## Collected data
■ ■ ■ ■ ■ ■ ■
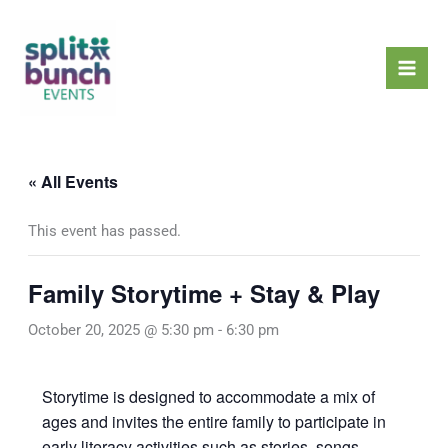
Skip
Mai
to
Men
content
« All Events
This event has passed.
Family Storytime + Stay & Play
October 20, 2025 @ 5:30 pm
-
6:30 pm
Storytime is designed to accommodate a mix of
ages and invites the entire family to participate in
early literacy activities such as stories, songs,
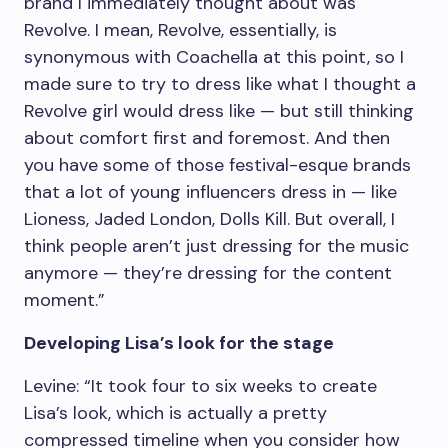
brand I immediately thought about was
Revolve. I mean, Revolve, essentially, is
synonymous with Coachella at this point, so I
made sure to try to dress like what I thought a
Revolve girl would dress like — but still thinking
about comfort first and foremost. And then
you have some of those festival-esque brands
that a lot of young influencers dress in — like
Lioness, Jaded London, Dolls Kill. But overall, I
think people aren’t just dressing for the music
anymore — they’re dressing for the content
moment.”
Developing Lisa’s look for the stage
Levine: “It took four to six weeks to create
Lisa’s look, which is actually a pretty
compressed timeline when you consider how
■ ■ ■ ■ ■ ■ ■
## What the exercise asks
Transcribe only what runs from the line with "Lioness, Jaded London, Dolls" to the last line above, keeping every line exactly as written.

## Response to the exercise
Lioness, Jaded London, Dolls Kill. But overall, I
think people aren’t just dressing for the music
anymore — they’re dressing for the content
moment.”
Developing Lisa’s look for the stage
Levine: “It took four to six weeks to create
Lisa’s look, which is actually a pretty
compressed timeline when you consider how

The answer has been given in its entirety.